**GOAL OF THE EXERCISE:** Write the next part of the forum post about running per-sample batch jobs in Kubernetes, picking up after its last sentence.

New to kubernetes i´m trying to move a current pipeline we have using a queing system without k8s.
I have a perl script that generates a list of batch jobs (yml files) for each of the samples that i have to process. Then i run kubectl apply --recursive -f 16S_jobscripts/
For example each sample needs to be treated sequentially and go through different processing
Exemple:
SampleA -> clean -> quality -> some_calculation
SampleB -> clean -> quality -> some_calculation
and so on for 300 samples.
So the idea is to prepare all the yml files and run them sequentially. This is working.
BUT, with this approach i need to wait that all samples are processed (let´s say that all the clean jobs need to completed before i run the next jobs quality).
what would be the best approach in such case, run each sample independently ?? how ?
The yml below describe one Sample for one job. You can see that i´m using a counter (mergereads-1 for sample1(A))

**STORED ROWS:**
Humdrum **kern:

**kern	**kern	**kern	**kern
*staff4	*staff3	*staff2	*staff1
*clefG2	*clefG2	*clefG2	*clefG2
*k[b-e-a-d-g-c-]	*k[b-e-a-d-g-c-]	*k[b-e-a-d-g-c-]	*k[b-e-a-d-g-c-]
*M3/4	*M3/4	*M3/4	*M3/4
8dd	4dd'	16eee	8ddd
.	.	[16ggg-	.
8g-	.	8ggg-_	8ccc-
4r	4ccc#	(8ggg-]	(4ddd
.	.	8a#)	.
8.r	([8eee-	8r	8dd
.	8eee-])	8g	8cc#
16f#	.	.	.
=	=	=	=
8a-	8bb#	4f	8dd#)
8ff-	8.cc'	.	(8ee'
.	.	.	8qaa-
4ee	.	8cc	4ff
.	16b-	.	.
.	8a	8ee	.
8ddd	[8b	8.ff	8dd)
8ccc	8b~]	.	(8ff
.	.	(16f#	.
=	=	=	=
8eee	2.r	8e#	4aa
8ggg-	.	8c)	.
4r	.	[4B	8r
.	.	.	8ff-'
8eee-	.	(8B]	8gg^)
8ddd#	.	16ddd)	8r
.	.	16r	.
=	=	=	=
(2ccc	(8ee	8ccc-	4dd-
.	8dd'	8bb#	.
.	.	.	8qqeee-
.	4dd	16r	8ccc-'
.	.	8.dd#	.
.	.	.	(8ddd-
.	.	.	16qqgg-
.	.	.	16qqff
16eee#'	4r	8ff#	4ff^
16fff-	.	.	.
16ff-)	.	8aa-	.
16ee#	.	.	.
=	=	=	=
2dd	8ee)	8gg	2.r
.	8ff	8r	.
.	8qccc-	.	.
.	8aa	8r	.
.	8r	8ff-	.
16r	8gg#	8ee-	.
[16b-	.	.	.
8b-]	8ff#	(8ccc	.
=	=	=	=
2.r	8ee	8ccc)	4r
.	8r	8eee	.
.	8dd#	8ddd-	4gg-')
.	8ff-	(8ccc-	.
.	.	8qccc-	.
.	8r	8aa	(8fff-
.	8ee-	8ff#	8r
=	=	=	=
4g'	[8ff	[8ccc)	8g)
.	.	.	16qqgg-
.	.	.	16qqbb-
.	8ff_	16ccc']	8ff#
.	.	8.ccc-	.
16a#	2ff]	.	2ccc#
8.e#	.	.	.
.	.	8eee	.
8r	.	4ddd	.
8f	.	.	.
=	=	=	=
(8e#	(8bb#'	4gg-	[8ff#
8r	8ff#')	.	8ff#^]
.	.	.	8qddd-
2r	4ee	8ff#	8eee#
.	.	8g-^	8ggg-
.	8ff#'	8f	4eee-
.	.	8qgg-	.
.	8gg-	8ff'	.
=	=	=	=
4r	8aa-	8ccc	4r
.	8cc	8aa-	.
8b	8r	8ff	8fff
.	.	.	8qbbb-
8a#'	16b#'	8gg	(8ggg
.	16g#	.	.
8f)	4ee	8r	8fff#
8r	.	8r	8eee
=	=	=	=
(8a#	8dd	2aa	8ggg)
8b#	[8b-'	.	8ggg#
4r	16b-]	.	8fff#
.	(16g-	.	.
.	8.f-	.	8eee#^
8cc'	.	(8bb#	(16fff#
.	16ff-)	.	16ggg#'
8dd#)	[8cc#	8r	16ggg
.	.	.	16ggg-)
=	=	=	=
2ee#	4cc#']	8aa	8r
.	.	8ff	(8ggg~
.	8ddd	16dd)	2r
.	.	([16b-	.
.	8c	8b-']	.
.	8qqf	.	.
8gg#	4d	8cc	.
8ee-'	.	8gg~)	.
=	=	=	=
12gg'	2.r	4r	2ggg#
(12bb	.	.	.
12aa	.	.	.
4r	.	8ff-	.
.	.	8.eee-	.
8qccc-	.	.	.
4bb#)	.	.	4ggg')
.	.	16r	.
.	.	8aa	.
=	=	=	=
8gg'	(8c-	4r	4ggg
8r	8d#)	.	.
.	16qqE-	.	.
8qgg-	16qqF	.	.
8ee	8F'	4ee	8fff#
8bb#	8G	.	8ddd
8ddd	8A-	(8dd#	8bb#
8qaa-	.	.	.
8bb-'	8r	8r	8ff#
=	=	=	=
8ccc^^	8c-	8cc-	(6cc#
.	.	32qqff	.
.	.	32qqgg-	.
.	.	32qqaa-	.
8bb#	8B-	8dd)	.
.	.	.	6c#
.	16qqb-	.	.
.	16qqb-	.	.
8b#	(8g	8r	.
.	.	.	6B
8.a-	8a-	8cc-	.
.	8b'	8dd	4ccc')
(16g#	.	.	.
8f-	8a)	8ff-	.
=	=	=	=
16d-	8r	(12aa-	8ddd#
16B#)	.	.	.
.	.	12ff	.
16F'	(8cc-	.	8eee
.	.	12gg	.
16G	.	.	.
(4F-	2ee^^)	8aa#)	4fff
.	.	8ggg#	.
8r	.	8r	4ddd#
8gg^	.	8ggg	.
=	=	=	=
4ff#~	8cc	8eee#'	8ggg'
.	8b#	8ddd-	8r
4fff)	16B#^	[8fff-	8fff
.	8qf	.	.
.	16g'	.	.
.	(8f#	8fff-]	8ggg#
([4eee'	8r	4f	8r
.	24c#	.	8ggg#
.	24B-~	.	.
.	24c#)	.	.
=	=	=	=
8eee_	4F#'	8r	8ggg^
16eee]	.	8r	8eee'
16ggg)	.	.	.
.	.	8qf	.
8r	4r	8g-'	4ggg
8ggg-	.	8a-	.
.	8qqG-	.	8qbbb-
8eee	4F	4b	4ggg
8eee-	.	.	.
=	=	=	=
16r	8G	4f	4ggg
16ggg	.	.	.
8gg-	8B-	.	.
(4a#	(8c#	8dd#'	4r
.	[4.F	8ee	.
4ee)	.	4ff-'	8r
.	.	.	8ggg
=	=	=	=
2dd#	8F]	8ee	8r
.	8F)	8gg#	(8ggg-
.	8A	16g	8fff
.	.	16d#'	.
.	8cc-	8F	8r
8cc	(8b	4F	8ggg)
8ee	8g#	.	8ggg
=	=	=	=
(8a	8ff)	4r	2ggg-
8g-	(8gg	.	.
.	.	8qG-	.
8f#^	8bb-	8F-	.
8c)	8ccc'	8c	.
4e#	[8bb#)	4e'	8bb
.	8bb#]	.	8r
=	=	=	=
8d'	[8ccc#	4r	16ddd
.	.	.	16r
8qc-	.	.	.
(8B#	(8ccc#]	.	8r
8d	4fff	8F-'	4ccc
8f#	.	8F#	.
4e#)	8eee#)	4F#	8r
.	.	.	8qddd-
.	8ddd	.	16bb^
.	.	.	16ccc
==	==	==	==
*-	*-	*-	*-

**EXERCISE OUTPUT:**
apiVersion: batch/v1
kind: Job
metadata:
name: merge-reads-1
namespace: namespace-id-16s
labels:
jobgroup: mergereads
spec:
template:
metadata:
name: mergereads-1
labels:
jobgroup: mergereads
spec:
containers:
- name: mergereads-$idx
image: .../bbmap:latest
command: ['sh', '-c']
args: ['
cd workdir &&
bbmerge.sh -Xmx1200m in1=files/trimmed/1.R1.trimmed.fq.gz in2=files/trimmed/1.R2.trimmed.fq.gz out=files/mergedpairs/1.merged.fq.gz merge=t mininsert=300 qtrim2=t minq=27 ratiomode=t &&
ls files/mergedpairs/
']
resources:
limits:
cpu: 1
memory: 2000Mi
requests:
cpu: 0.8
memory: 1500Mi
volumeMounts:
- mountPath: '/workdir'
name: db
volumes:
- name: db
persistentVolumeClaim:
claimName: workdir
restartPolicy: Never
If i understand you correctly you can use parallel-jobs with a use of Job Patterns.
It does support parallel processing of a set of independent but related work items.
Also you can consider using Argo. https://github.com/argoproj/argo
Argo Workflows is an open source container-native workflow engine for orchestrating parallel jobs on Kubernetes. Argo Workflows is implemented as a Kubernetes CRD (Custom Resource Definition).
Please let me know if that helps.